6. The application of the human adenovirus type 4 protein V knockout mutant strain constructed according to claim 4 in a gene therapy vector, characterized in that, The mutant strain achieves controlled release of the viral genome by interfering with the proteasome pathway.
7. A method for detecting the biological characteristics of a protein V knockout mutant constructed by the construction method according to any one of claims 1-3, characterized in that, include: (1) Quantitative analysis of viral physical titer using qPCR; (2) Verify the infectivity of the progeny virus through a back-infection test; (3) The enrichment of differentially expressed genes and pathways in host cells was analyzed by transcriptome sequencing.

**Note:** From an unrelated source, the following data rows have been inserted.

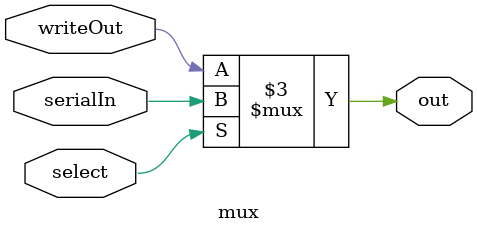
<source format=v>
module mux( input wire writeOut, input wire serialIn, input wire select, output reg out);

always @(*) begin
	if(select) out = serialIn;
	else out = writeOut;
end

endmodule

</source>
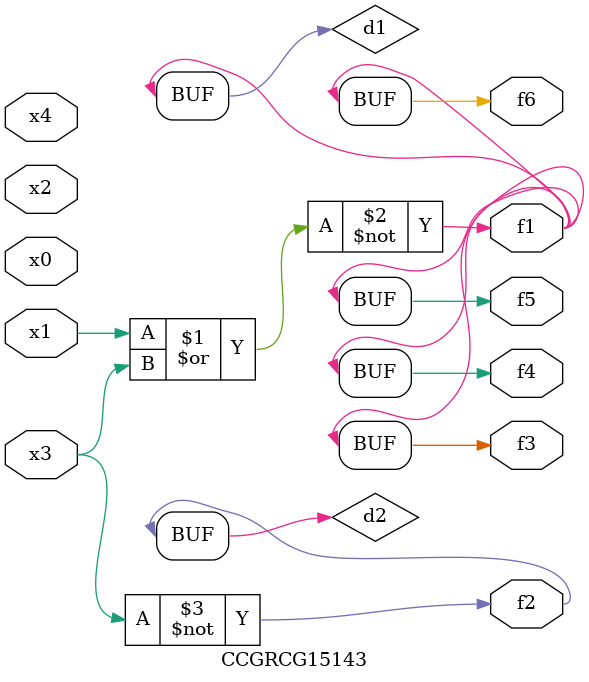
<source format=v>
module CCGRCG15143(
	input x0, x1, x2, x3, x4,
	output f1, f2, f3, f4, f5, f6
);

	wire d1, d2;

	nor (d1, x1, x3);
	not (d2, x3);
	assign f1 = d1;
	assign f2 = d2;
	assign f3 = d1;
	assign f4 = d1;
	assign f5 = d1;
	assign f6 = d1;
endmodule

</source>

8. The method according to claim 7, characterized in that, The qPCR detection targets the conserved region of the viral fiber gene, and the primer sequences are shown in SEQ ID NO:9-10.
9. A kit for constructing protein V knockout mutant strains, characterized in that, It contains the recombinant plasmid pBR322-Ad4-△V-EGFP, ccdB-Kan targeting fragment primers, and seamless cloning reagent as described in claim 1.
10. The application of the human adenovirus type 4 protein V knockout mutant strain constructed according to claim 4 in screening anti-adenovirus drugs, characterized in that, A high-throughput drug evaluation model was established using the replication-deficient phenotype of this mutant strain.